My Self Is An Other is a painting based on a quote by Arthur Rimbaud, “Je suis an autre.” The quote captures the sensation that we are alien to ourselves, that the I that we speak is different from our essential natures. This painting, also from the Century of the Self series, layers Rorschachs and texts in thick paint, emanating out of a central point in the canvas. The words have become almost illegible, but can be decoded to read “I love my self,” “I see my self in you,” and finally “My self is an other.”
I have the sensation that my Self is indeed an Other on most days when I return to the studio and look at the previous day or week’s work. I wonder, “Who made this?” Often followed by: “What was she thinking about?” In the act of returning to the same place, to continue work on a single piece over a long duration, I’ve begun to see my Self as a series of selves who show up, often in different moods and mental states.

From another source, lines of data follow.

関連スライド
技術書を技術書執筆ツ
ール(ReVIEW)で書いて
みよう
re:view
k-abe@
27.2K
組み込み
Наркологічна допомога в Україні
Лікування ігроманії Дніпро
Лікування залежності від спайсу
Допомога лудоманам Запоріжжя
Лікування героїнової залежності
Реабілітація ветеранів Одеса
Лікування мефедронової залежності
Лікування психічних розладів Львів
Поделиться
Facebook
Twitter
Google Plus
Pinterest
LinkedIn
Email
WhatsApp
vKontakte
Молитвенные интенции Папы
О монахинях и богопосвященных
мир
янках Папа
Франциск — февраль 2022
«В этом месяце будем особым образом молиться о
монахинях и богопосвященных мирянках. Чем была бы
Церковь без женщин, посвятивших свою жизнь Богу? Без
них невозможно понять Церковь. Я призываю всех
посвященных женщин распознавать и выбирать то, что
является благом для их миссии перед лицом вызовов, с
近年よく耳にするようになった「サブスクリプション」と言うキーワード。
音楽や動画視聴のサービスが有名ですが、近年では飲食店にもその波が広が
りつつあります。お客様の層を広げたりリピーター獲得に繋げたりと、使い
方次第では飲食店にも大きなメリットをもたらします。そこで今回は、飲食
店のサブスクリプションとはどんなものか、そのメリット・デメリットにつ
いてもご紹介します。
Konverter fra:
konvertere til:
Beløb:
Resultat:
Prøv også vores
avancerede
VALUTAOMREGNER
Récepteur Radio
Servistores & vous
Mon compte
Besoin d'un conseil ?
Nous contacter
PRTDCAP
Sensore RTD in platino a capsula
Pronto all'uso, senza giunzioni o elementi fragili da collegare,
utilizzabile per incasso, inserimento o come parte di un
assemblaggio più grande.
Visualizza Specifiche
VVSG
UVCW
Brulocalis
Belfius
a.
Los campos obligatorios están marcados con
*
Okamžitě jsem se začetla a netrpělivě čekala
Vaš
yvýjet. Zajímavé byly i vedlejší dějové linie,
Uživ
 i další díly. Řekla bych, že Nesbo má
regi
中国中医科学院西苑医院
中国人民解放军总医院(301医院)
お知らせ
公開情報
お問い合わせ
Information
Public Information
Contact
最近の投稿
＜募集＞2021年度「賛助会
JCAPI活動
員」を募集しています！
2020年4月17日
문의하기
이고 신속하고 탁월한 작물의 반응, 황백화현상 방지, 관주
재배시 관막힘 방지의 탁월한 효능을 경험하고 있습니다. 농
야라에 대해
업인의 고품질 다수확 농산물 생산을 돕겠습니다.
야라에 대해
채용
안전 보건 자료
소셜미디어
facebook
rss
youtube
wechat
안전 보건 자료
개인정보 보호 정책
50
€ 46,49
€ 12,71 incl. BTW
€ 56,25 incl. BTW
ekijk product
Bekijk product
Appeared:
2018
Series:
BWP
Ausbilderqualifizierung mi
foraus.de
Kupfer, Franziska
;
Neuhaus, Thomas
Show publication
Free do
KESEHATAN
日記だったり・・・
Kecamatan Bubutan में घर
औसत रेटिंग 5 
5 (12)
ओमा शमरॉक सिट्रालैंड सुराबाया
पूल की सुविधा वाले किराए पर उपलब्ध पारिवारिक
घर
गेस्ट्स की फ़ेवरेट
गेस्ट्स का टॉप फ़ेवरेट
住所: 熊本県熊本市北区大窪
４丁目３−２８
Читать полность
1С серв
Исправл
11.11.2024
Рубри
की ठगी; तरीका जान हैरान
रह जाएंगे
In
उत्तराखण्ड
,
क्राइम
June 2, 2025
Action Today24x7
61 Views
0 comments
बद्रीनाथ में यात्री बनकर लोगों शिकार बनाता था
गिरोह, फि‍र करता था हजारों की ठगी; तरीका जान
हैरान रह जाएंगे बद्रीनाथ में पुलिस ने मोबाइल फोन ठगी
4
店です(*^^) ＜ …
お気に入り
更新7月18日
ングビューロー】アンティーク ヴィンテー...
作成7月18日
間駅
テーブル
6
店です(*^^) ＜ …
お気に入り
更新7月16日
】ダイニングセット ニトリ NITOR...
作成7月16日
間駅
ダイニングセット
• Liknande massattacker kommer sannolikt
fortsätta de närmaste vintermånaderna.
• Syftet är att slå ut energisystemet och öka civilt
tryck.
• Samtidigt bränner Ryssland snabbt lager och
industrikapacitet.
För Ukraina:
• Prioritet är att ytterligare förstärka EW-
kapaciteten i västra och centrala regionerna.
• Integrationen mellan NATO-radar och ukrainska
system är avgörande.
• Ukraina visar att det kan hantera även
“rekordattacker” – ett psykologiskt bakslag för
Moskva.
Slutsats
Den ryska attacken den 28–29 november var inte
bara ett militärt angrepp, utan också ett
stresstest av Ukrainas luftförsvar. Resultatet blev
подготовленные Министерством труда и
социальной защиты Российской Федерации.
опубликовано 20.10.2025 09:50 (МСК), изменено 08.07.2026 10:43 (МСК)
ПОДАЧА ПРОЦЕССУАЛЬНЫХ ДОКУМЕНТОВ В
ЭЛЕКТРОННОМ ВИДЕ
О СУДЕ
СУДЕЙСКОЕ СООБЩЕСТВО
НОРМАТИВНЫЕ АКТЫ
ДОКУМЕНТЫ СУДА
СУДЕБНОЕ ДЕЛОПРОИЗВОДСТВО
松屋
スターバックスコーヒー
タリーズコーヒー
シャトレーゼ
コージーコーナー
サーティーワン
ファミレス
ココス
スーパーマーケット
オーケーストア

In this way, my work is very much a mirror of who I am as an artist, but even more as a person. As I am always evolving my Self through my experiences, so the work evolves. I look back at my earlier paintings and think: “I could never make that now because I am no longer that person.” My work is like the light of a star: we are seeing something made by someone who no longer exists.
I see my self in you is a sculpture in three parts. First, the site. It must be installed in a corner. On one wall is a large mirror, bigger than the body and just beyond the field of human vision. On the other wall is the neon sculpture, half of a doubled-text that reads “I see my self in you.” The viewer can walk up to the sculpture at first not understanding the illusion: that the neon is made whole because of the mirror. As the viewer gets closer, their body is reflected in the mirror, too.
Much like in the painting My Self Is An Other, the words become intertwined with the form of the viewer. The body, in the mirror, becomes the Rorschach.